Similarly, when Israeli fighter jets took out an Iraqi
nuclear reactor on June 7, 1981, the New York Times editorial board called it “an act of inexcusable and short-sighted
aggression” — never mind that Iraqi dictator Saddam Hussein had called for
Israel to be wiped off the map. The Times added that then–Israeli Prime
Minister Menachem Begin “embraces . . . the code of terror” and “justifies
aggression by his profound sense of victimhood.” In his 2016 book, Israel: A
Concise History of a Nation Reborn, the historian Daniel Gordis noted that
the Los Angeles Times responded to the 1981 strike by comparing Israelis
to Palestinian terrorists. Years later, the United States, which had also
condemned the strike, would express relief that it didn’t have to contend with a nuclear Iraq
during Operation Desert Storm.
During the 1950s, when Israel carried out
counterterrorist operations targeting the fedayeen who were perpetrating cross-border raids and murdering Israelis,
often on their farms, the same cast of characters — the press, the U.N., Europe
— frequently denounced Israeli efforts. Israel, it was clear, was not permitted
to defend itself. And such limitations predated Israel’s 1948 recreation.
The 1920 Nebi Musa riots were a seminal moment in the history of the Zionist-Islamist conflict. In
an effort to oppose Jewish social and political equality in British-ruled
Mandate Palestine, Arab terrorists gathered weapons and plotted to attack Jews.
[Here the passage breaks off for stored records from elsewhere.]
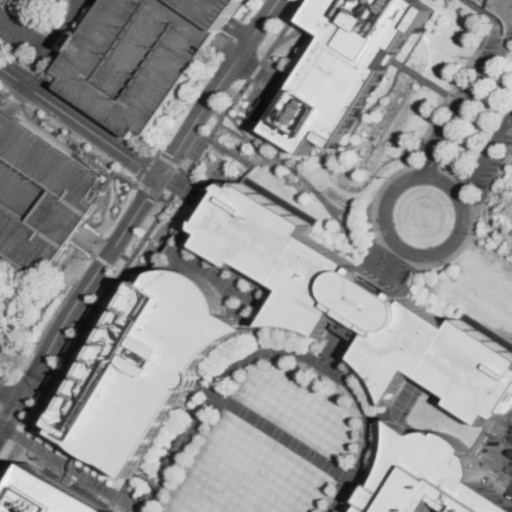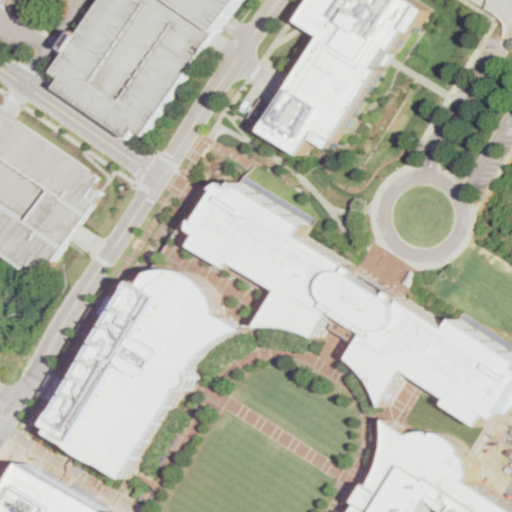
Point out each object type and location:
building: (21, 0)
building: (19, 1)
parking lot: (511, 4)
road: (489, 12)
road: (64, 25)
road: (511, 26)
road: (241, 30)
road: (284, 31)
road: (40, 45)
road: (57, 55)
parking lot: (143, 56)
building: (143, 56)
road: (9, 57)
building: (143, 58)
road: (249, 64)
building: (347, 65)
building: (345, 68)
road: (33, 70)
road: (256, 71)
road: (431, 83)
road: (457, 85)
road: (218, 88)
road: (3, 90)
parking lot: (459, 95)
road: (236, 96)
road: (15, 98)
road: (15, 98)
road: (467, 105)
road: (100, 120)
road: (79, 121)
road: (237, 125)
road: (215, 127)
road: (82, 143)
road: (484, 155)
road: (167, 160)
parking lot: (494, 161)
road: (148, 167)
road: (429, 167)
road: (183, 169)
road: (301, 175)
road: (449, 175)
road: (437, 179)
road: (492, 181)
road: (149, 188)
road: (463, 189)
road: (196, 191)
parking lot: (39, 193)
building: (39, 193)
building: (41, 193)
road: (454, 193)
road: (165, 198)
road: (203, 203)
road: (355, 209)
road: (384, 226)
road: (459, 226)
road: (94, 240)
road: (85, 245)
road: (398, 251)
road: (380, 254)
road: (135, 256)
road: (395, 258)
road: (106, 259)
building: (410, 277)
road: (225, 283)
road: (378, 284)
road: (79, 304)
building: (358, 305)
building: (361, 307)
road: (361, 311)
road: (359, 315)
road: (107, 326)
building: (93, 340)
building: (150, 368)
building: (148, 369)
building: (215, 373)
parking lot: (0, 378)
building: (0, 378)
road: (52, 386)
building: (0, 390)
road: (216, 393)
road: (9, 396)
building: (197, 402)
park: (302, 405)
road: (397, 408)
road: (34, 415)
road: (2, 425)
road: (279, 436)
road: (21, 437)
building: (174, 438)
park: (225, 439)
road: (68, 453)
road: (9, 456)
building: (163, 456)
building: (368, 471)
park: (242, 473)
building: (431, 476)
building: (431, 477)
building: (140, 493)
building: (46, 494)
building: (49, 494)
building: (350, 499)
Some Zionist leaders, having heard rumors of an impending attack, had acquired
arms for self-defense, many of which were confiscated by British authorities.
When the riots did erupt — to chants of “the Jews are our dogs” — British
authorities refused to allow groups of armed Zionists to intervene. The
authorities made the same decision during a similar pogrom in 1929, in which many Arab policemen, paid by the British, took part. Jewish
leaders such as Ze’ev Jabotinsky, an advocate for the right of self-defense,
were arrested and eventually banished.
The claim that Israel is ruining the “goodwill” that it
received after October 7 is risible. In fact, pro-Hamas demonstrations occurred on Western city streets and college
campuses before the blood had even dried.
History, recent and otherwise, also shows us that,
contrary to the Washington Post’s insinuation, the charge of “genocide”
isn’t new either. More than 1,200 Israelis and others were savagely murdered, a
monstrous crime that Post columnist Karen Attiah unapologetically
hailed as an act of “decolonization.” Both Attiah and fellow Post columnist
Ishaan Tharoor accused Israel of “genocide” within days of that massacre —
long before Israel had fully commenced military operations in Gaza.
As the scholar Alex Joffe has noted, Israel has been accused
of “genocide” since 1949 — a year after its establishment. The attempt to
accuse Jews, and the Jewish state, of crimes that have been perpetrated against
the Jewish people is both libelous and antisemitic. It is also a clear attempt to reverse the
victims with their perpetrator.
In a March 4, 1961, press conference, Amin Al-Husseini,
the founding father of Palestinian nationalism and the culprit responsible for
the 1920 and 1929 massacres, asserted that “what the Jews have done” in Israel “is
similar to what the Nazis did to them in Germany.” Husseini himself was a Nazi
collaborator and personal friend of Eichmann, one of the architects of Hitler’s
“Final Solution.” Such charges are not only disinformation, but they are also
often projection, whether uttered by friends of Nazis or by those who seek to
save their modern-day descendants, Hamas.